* _Excerpt provided_:
+--

The Nintendo Wii is a bit of a conundrum, probably the biggest paradox that has ever existed in the gaming industry. Here you have a console that literally exploded in retail overnight, going on to sell nearly 80 million units in less than four years worldwide- a feat that not even the legendary Playstation 2 managed- but a console that has been plagued with numerous problems pertaining to its software. So many of them, in fact, that it is almost justified to question the almost unstoppable success of the console.
To begin with, the Wii has become notorious for its shovelware- while no one is for a minute denying that there are good games to be found on the system (some of this generation’s best games are to be found on Nintendo’s little white box, after all), the problem that they are so greatly outnumbered by buggy and glitchy half assed titles that going shopping for Wii games is literally like finding a needle in a haystack.
The problem is further compounded when one considers that quality third party support on the Wii is increasingly becoming a thing of the past. Although we still get gems like No More Heroes 2 and Monster Hunter, most developers and publishers are increasingly washing their hands off the Wii, claiming any kind of success on the console is hard to be had. They do have a point, though: quality third party games on the Wii have, with few exceptions, bombed hard. Add to that the fact that the Wii is considerably weaker than the other current gen consoles and the PC, and one can see why most developers refrain from releasing any of their popular multiplats- like Red Dead- on the console.
The final problem that the Wii faces, of course, is WiWare. It’s a great service- in theory. But Nintendo’s archaic online policies have been the bane of the service, with WiiWare missing out on so many quality games that it’s not even funny. Some ridiculous restrictions- like the 40 MB size cap- have ensured that most indie developers give WiiWare a miss entirely. The few gems that are to be found on the service almost never make their money back, simply because Nintendo cannot be bothered to promote the service, or its titles.
With so many problems to face, ans the competition becoming increasingly competitive- both in price, and in the motion sensing capabilities on offer- the Wii went into 2010 facing its toughest year on the market ever. Was 2010 the year when the Wii finally lost relevance, fading into the background to become the shortest lived mainstream console ever? Or was it the year when against all odds, the little white box gained favor with the fickle hardcore crowd? Read on…
The Wii was in a largely comfortable position coming into 2010, at least from a financial perspective- Q4 2009 had been its most successful tenure on the market, and it was riding on the blockbuster success of New Super Mario Bros. Wii, a title that perhaps single handedly salvaged 2009 for Nintendo, as far as software sales for their flagship console were concerned.

+--

* _Dataset rows_:
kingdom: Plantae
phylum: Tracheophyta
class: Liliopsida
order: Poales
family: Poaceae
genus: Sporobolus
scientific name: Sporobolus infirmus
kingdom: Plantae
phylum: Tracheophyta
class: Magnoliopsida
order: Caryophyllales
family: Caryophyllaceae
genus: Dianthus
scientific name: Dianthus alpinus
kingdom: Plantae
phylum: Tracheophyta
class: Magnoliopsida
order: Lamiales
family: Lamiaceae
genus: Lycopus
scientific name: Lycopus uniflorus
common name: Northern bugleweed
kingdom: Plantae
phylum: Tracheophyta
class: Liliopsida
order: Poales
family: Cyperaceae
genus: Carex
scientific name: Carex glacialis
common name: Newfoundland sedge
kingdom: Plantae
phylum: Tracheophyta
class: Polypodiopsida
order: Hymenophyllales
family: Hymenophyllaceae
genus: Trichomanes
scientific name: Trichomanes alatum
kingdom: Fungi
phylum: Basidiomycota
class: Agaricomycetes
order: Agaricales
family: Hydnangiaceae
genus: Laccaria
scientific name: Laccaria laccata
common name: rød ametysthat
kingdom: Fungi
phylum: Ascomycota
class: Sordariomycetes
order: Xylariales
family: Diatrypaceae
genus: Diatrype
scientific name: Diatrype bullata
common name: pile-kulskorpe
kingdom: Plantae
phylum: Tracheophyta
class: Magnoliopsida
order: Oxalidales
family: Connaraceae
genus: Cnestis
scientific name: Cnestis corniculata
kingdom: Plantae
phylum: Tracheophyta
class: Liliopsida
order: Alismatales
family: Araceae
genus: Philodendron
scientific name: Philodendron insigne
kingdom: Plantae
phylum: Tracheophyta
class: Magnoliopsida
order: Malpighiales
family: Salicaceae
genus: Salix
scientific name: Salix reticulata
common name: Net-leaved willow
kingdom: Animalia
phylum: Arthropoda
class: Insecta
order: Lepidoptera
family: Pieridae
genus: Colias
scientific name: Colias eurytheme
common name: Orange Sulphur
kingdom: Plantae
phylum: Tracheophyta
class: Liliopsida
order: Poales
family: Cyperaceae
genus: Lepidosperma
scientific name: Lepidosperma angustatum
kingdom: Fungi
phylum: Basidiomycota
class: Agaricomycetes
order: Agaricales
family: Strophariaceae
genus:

+--

* _What to do_:
1/ Render this sentence from the article on the Wii in Spanish: "They do have a point, though: quality third party games on the Wii have, with few exceptions, bombed hard."
2/ Present the lines of the records as a numbered list, omitting any blank lines. Start with the line that contains "genus: Diatrype" and go up to and including the line that contains "genus: Philodendron".

* _In response_:
1/ Sin embargo, tienen razón: los juegos de calidad de terceros en Wii, con pocas excepciones, han fracasado estrepitosamente.

2/
1. genus: Diatrype
2. scientific name: Diatrype bullata
3. common name: pile-kulskorpe
4. kingdom: Plantae
5. phylum: Tracheophyta
6. class: Magnoliopsida
7. order: Oxalidales
8. family: Connaraceae
9. genus: Cnestis
10. scientific name: Cnestis corniculata
11. kingdom: Plantae
12. phylum: Tracheophyta
13. class: Liliopsida
14. order: Alismatales
15. family: Araceae
16. genus: Philodendron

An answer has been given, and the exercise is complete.